10-21-16 | Blog Post
Many major internet sites were slow or entirely downed on Friday thanks to at least two Distributed Denial of Service attacks, according to Engadget. The first attack came Friday morning at 7:10 a.m. and affected Dyn, one of the major domain name systems of the internet. Affected sites included Twitter, Spotify, Reddit and The New York Times.
Dyn claimed to have everything back up and running, but another attack hit at about 12 p.m., causing Twitter to shut down entirely and other sites to be slow to respond. The U.S. government is investigating whether this was just a stunt or a criminal act.
So, how do you break the internet? Aside from being Kim Kardashian, a DDos attack is one of the best ways, and becoming more and more popular. What is a DDos attack? It’s when you flood a site or domain with too much traffic, and the system crashes as a result of all of those requests. Either the specific website whose servers you targeted or sites that use that particular DNS to route requests subsequently go down, leaving users unable to visit those pages. Think of it as you having a conversation with someone: With one person, you can carry on a normal conversation. With two people, it gets a little trickier, but it’s still manageable. But if 100 people are trying to have a conversation with you, all at the same time, you shut down and hide in a corner without talking to anybody. When a site’s servers are hit by a DDoS attack, it’s doing the same thing. There are different types of DDoS attacks, but for each one, the principle remains the same: Deny service by flooding a server, site or DNS.
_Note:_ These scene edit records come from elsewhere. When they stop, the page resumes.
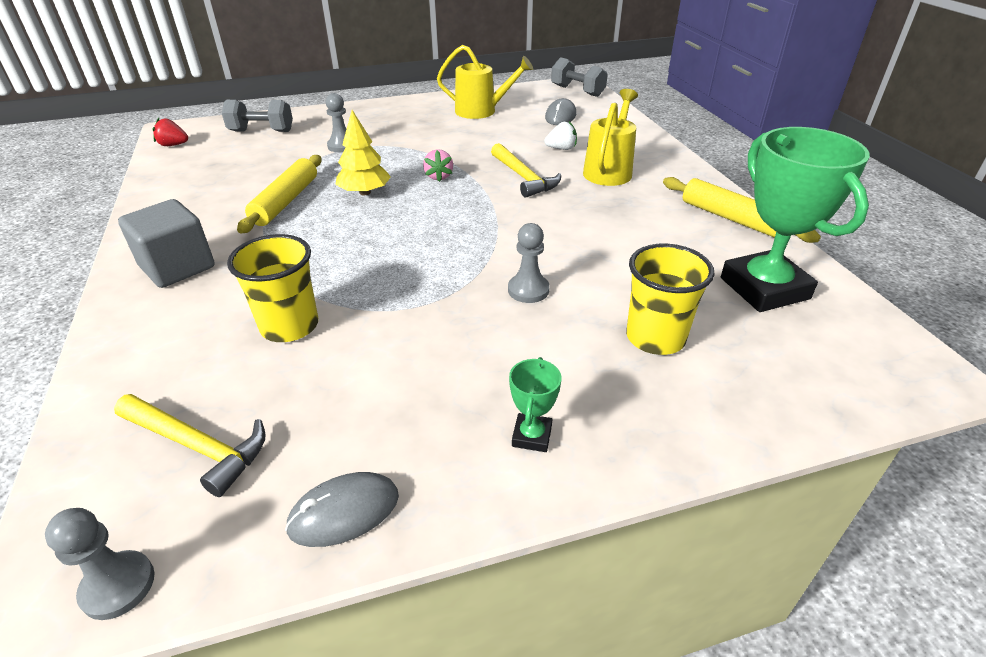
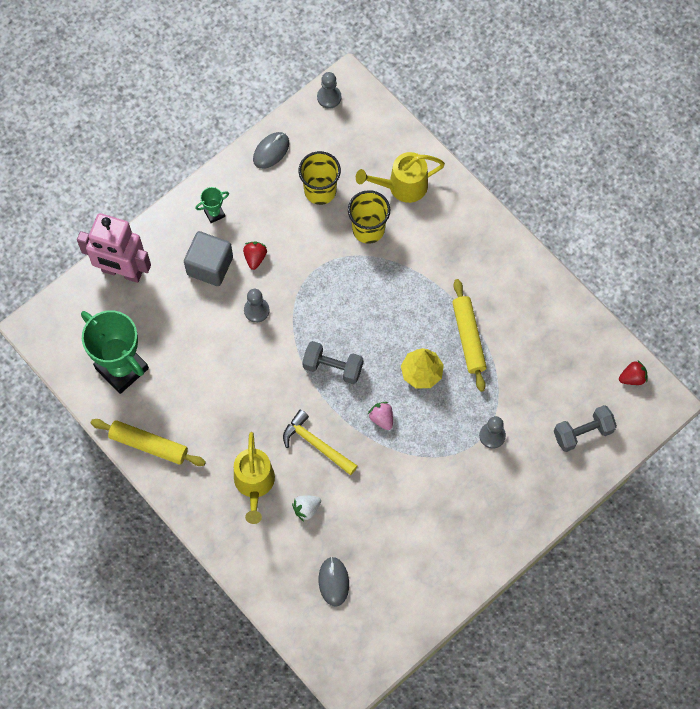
camera: 155 degrees right, 30 degrees up
yellow hammer [114,394,266,497] -> none
grey cube [118,199,215,288] -> grey cube moved to [184,231,233,286]
yellow watering can [437,45,533,119] -> yellow watering can moved to [356,152,445,203]
green trophy [509,357,561,452] -> green trophy turned 75 degrees clockwise [195,187,229,223]
grey dumbbell [551,57,608,97] -> grey dumbbell moved to [302,341,363,384]
yellow cup [626,244,715,355] -> yellow cup moved to [298,151,341,205]
none -> pink robot [77,213,151,283]
none -> red strawberry [243,242,267,270]

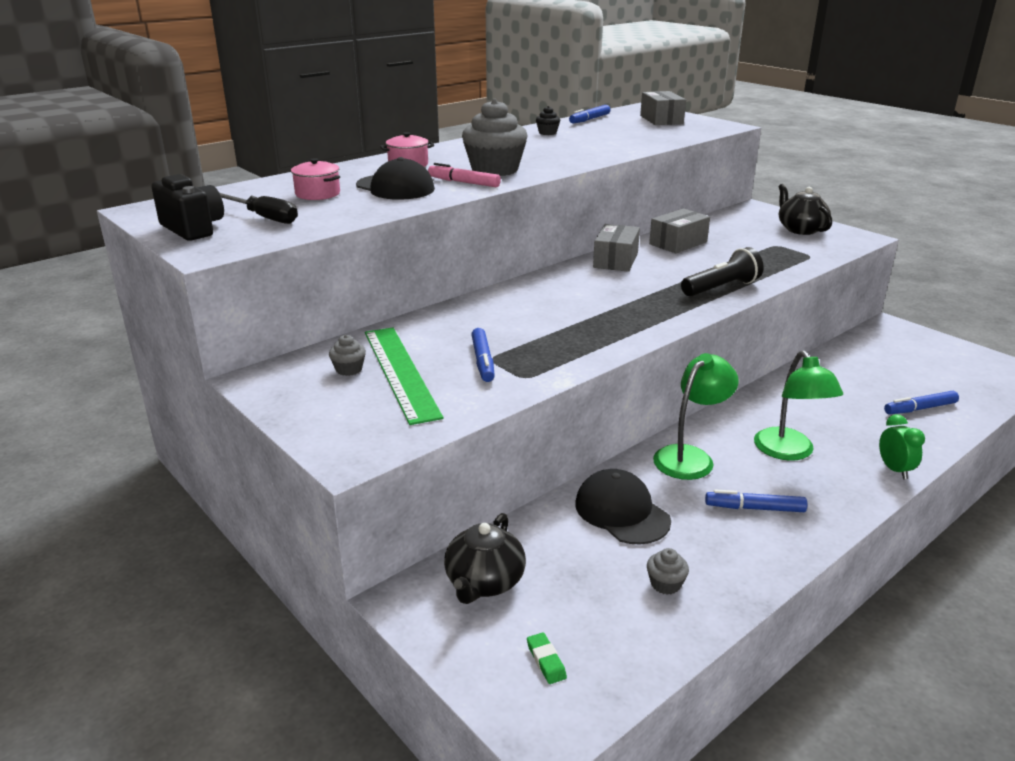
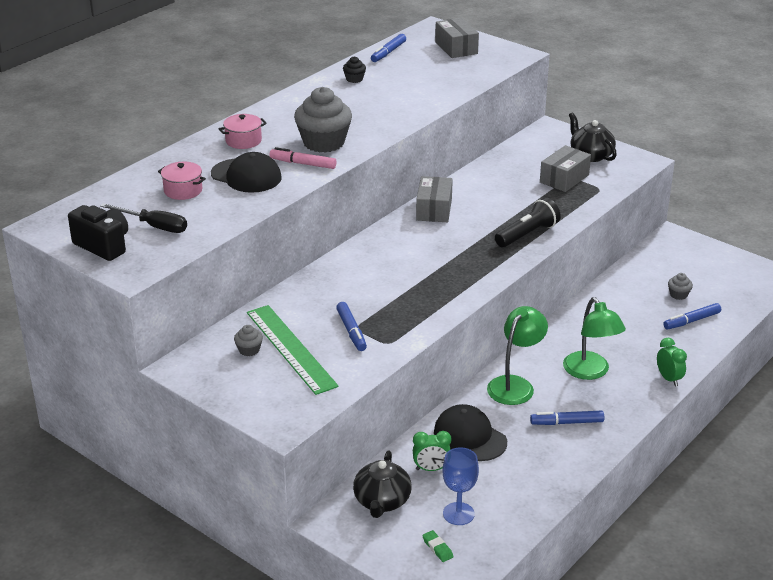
camera: 10 degrees left, 5 degrees up
grey cupcake [647,548,689,595] -> grey cupcake moved to [668,273,693,300]
grey box [649,208,710,253] -> grey box moved to [540,145,591,192]
none -> green clock [413,431,451,471]
none -> blue goblet [442,447,479,525]

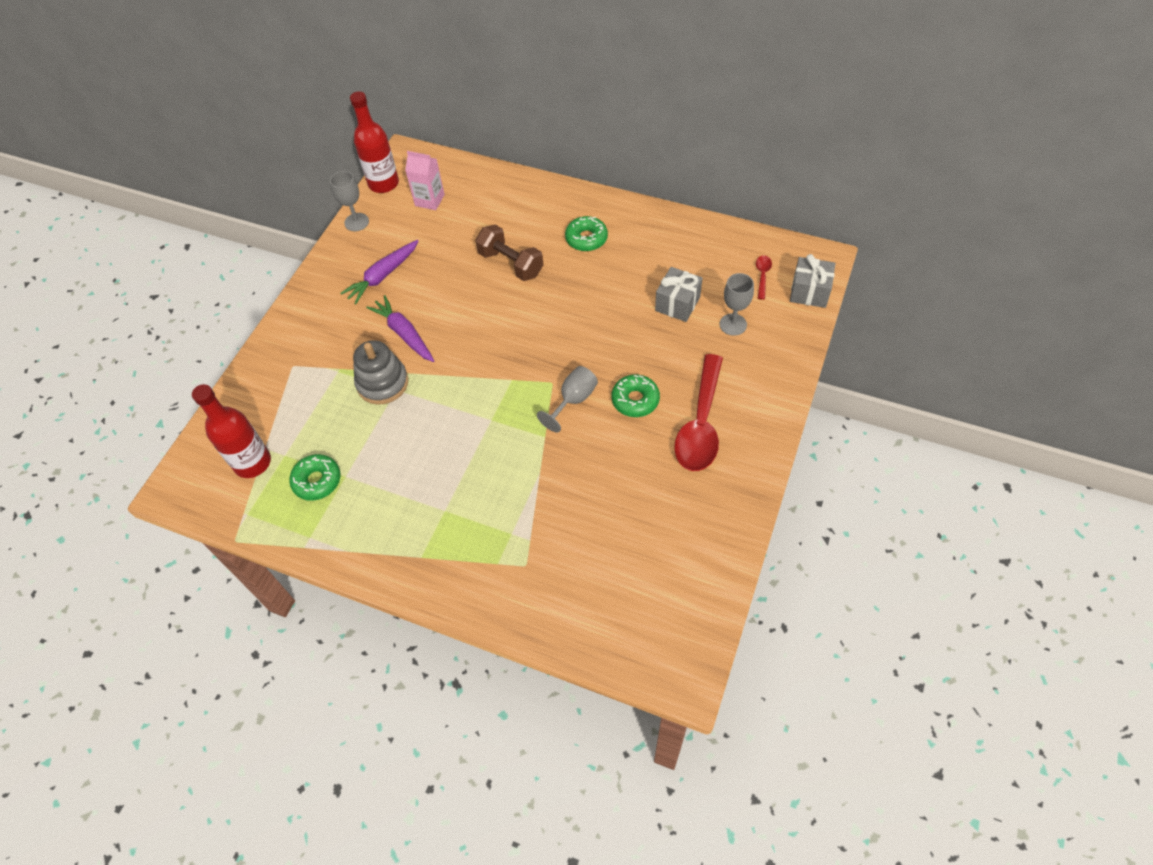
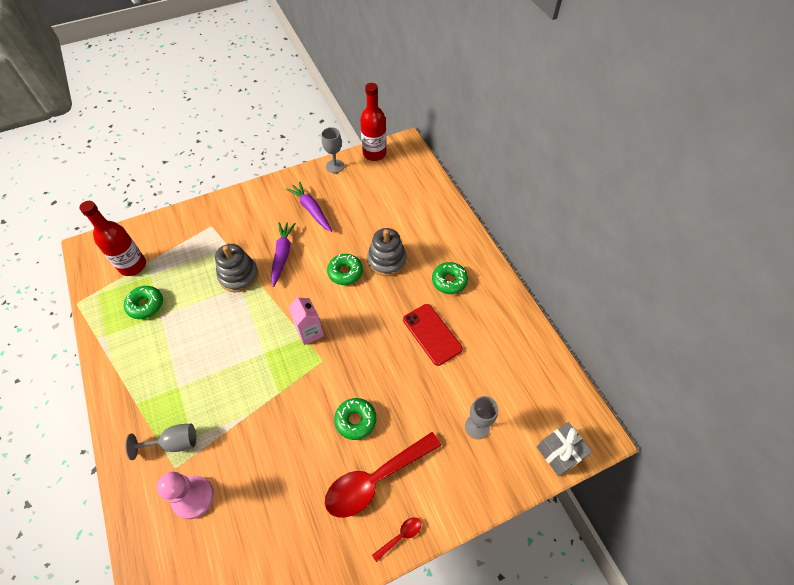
camera: 40 degrees right, 0 degrees up
purple carrot [340,240,418,304] -> purple carrot turned 60 degrees clockwise [286,181,332,232]
pink carton [405,151,445,210] -> pink carton moved to [288,296,324,345]
brown dumbbell [475,225,543,281] -> grey stacking toy [367,228,406,276]
grey goblet [537,366,598,433] -> grey goblet moved to [125,424,196,460]
grey gift [655,267,703,322] -> none
red spoon [756,255,772,300] -> red spoon moved to [372,517,421,562]
none -> pink pawn [157,472,214,519]
none -> green donut [327,254,363,285]
none -> red phone [403,304,463,366]

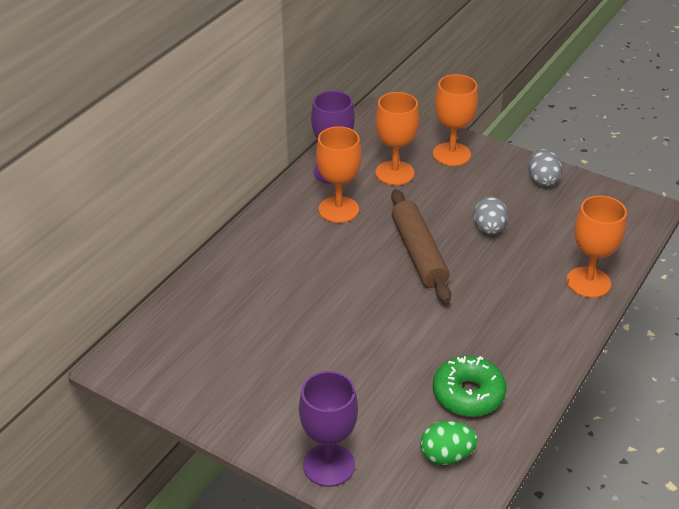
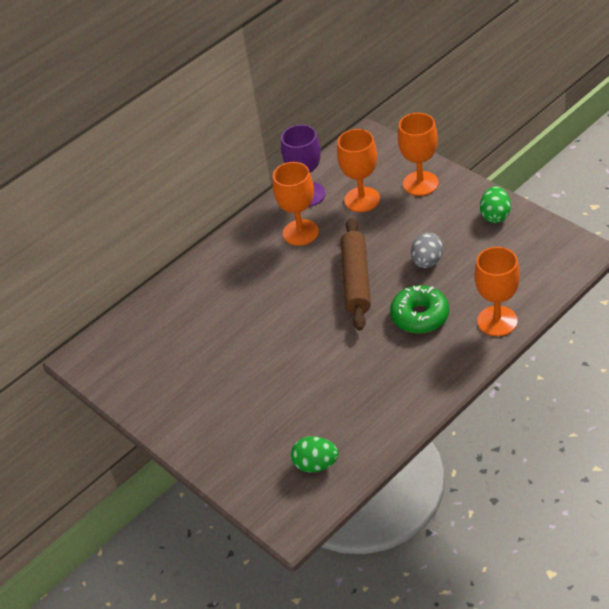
camera: 20 degrees right, 5 degrees up
purple goblet [299,371,358,487] -> none
green donut [433,356,506,417] -> green donut moved to [390,285,449,334]
grey egg [528,149,562,187] -> green egg [480,186,511,223]

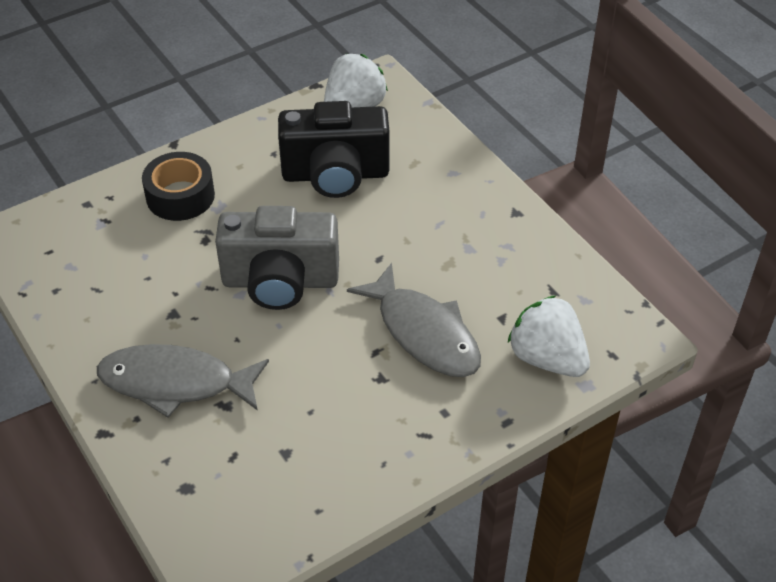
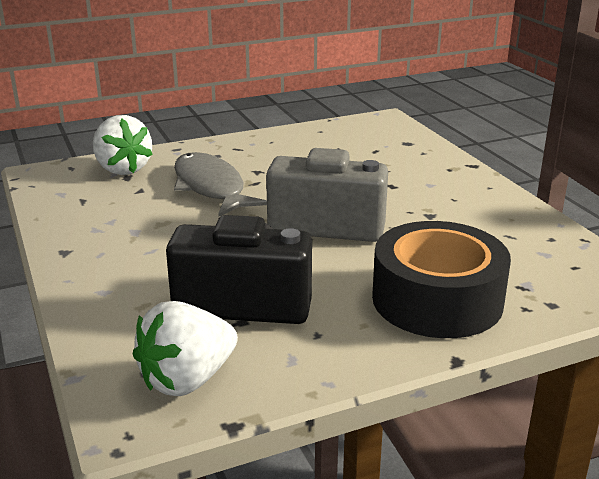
camera: 170 degrees left, 20 degrees down
grey fish [97,344,269,418] -> none
black tape [142,152,215,221] -> black tape [372,221,511,338], size x1.55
One way cybercriminals are able to successfully orchestrate a DDoS attack is to use botnets (a host of infected devices that have been turned for malicious purposes) to direct traffic to a particular site or domain. They can be controlled remotely, and the user whose computer is part of a botnet might not have any idea that their computer is suddenly attacking others. I like to think of botnets like a zombie army that’s programmed to attack your network instead of your brain.
Zombie armies sound pretty scary. How do you prevent your computer from being conscripted into such a role? At an individual level, protecting your computer from threats of malware and spam by installing good anti-virus software is one way to start. The fewer infected computers there are, the harder it is to create a botnet in the first place to launch a DDoS attack.
But if you’re an organization looking to protect yourself from the threat of an attack, that’s probably not enough. At a high level, any web request (legitimate or not) takes up bandwidth, and the more traffic you get, the more bandwidth you will use until you’re maxed out. So, you can plan ahead by having extra bandwidth available to handle any peaks in traffic—malicious or not.
Unfortunately, bandwidth is also expensive, and not every organization can afford to protect itself that way. It’s best practice to have protection at the network level to help mitigate or prevent a system crash. Having firewalls to block incoming traffic and good load balancing to properly distribute the traffic you get goes a long way. Blocking your outbound traffic is also one way to protect yourself from being part of a DDoS attack, because your firewall can prevent suspicious requests from being sent out from your computer, even if your network is part of a botnet.
Protecting your DNS and its servers is another: If that part of your network isn’t under lock, even if your website wasn’t directly compromised, people can’t visit your site without DNS. This was exactly what happened to Dyn on Friday. Setting up rules to block certain addresses and packets can help keep your servers protected from mysterious and potentially dangerous queries.
Most of the time, DDoS attacks are done as a stunt, to make a point that a site’s servers are vulnerable and can go down. However, they can also be a criminal attack designed to harm an organization’s revenue or reputation, or be used as a distraction from a different kind of cyber attack. It remains to be seen whether the attack on Dyn’s systems today was a criminal act or just an extremely successful prank. Either way, thanks to their growing popularity and ease of use, we should expect several more internet “breaks” to come.